Referring to the great possibilities for good involved in confining the sale and delivery of newspapers to adults who need outdoor work and are unable to provide for themselves in other ways, the Secretary of the New York Child Labor Committee says: "Where such cities as Paris and Berlin do entirely without newsboys—corner stands taking their places—it would seem that the least that can be done in American cities is to adopt some adequate system of regulation. In this connection, the opportunity presented in newspaper selling to give work to the aged and handicapped—who otherwise would have to be supported by private charity—should not be overlooked."[65]

The Newsboys' Court

In an effort to control to some extent the tendency of newsboys to become delinquent and to imbue them with a sense of personal responsibility, an interesting experiment in juvenile suffrage and jurisprudence has been undertaken in Boston.
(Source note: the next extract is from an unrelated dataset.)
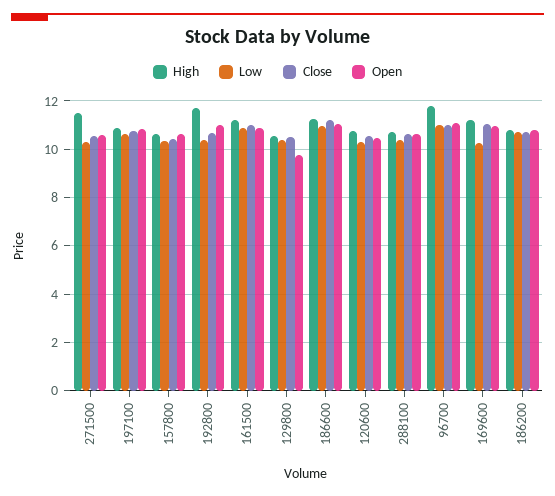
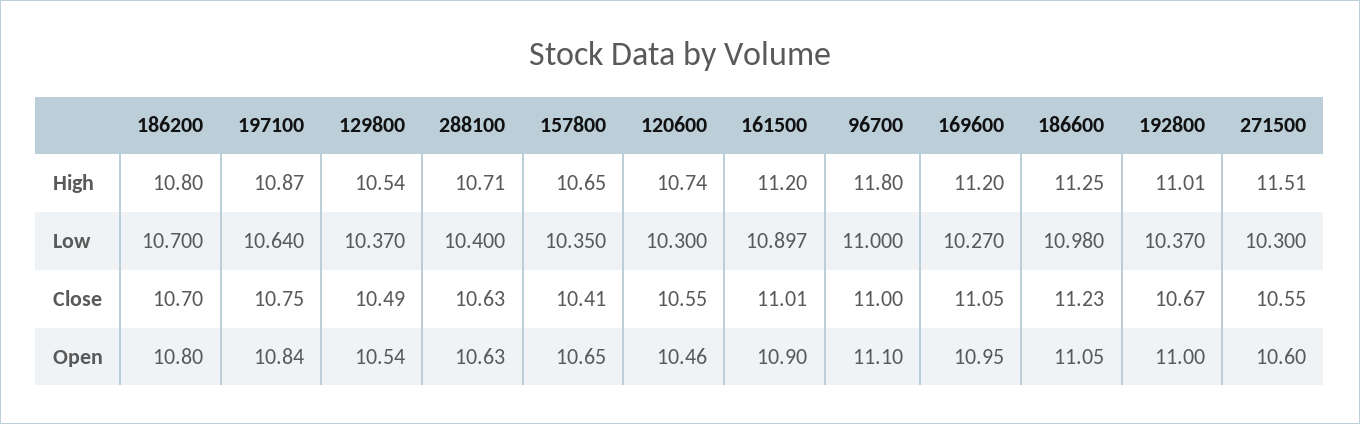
High, 192800: 11.75 -> 11.01
Open, 129800: 9.75 -> 10.54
During the year 1909, about three hundred newsboys were taken before the juvenile court of that city charged with violation of the local license rules. As the docket of this court was crowded, these newsboy cases were necessarily delayed, and as a result of this situation the boys conceived the idea of establishing a newsboys' court which should have jurisdiction in all cases of failure to observe the rules governing their trade. The following year a petition was presented to the Boston School Committee which was favorably acted upon by that body, and accordingly on the regular election day of that year the newsboys cast their ballots to select three juvenile judges of the court. These three boys, together with two adults appointed by the School Committee, compose the court. Election of these boy judges is held annually, and all licensed newsboys who attend the public schools are qualified electors. The court is empowered to investigate and report its findings with recommendations to the School Committee in all cases of infraction of the newsboy rules. Under the Massachusetts law the School Committee is authorized to regulate street trading by children under fourteen years of age, hence the newsboys are subject to purely local supervision. The supervisor of licensed minors, also an appointee of the School Committee, can, in his discretion, take complaints in his department before the newsboys' court instead of the juvenile court. The newsboy judges are paid fifty cents for their attendance at each official session of the court. The charges made before the Trial Board, as the Boston newsboys' court is called, range from selling without a badge or after eight o'clock in the evening or on street cars, to bad conduct, irregular school attendance, gambling or smoking. The disposition of these cases varies from reprimands and warnings to probation or suspension of license for a definite period, or complete revocation of license.[66]

Summary

Although the work of selling newspapers has been, to some extent, subdivided and systematized by circulation managers, it has so many features highly objectionable for children that a radical departure from present methods of handling this business should be taken. We know that the work of the newsboy lacks the oversight and discipline of adults, that it exposes the children to the varied physical dangers lurking in the streets, that the early and late hours cause fatigue, that the opportunities for bad companionship are frequent, that irregularity of meals and use of stimulants tend to weaken their constitutions, that it offers no chance for promotion and leads nowhere. We know further that the presence of the newsboy in our streets cannot be justified on the ground of poverty. It has been demonstrated in other countries that children are not essential to the sale and delivery of newspapers; in fact, it has been shown that selling at stands and the use of men instead of children in the streets are both feasible and satisfactory. Why cannot such practices be introduced into the United States? There can be but little doubt as to the advisability of this step, but the innovation will certainly not be made voluntarily by the newspapers. The law must force the issue by prohibiting street work by children.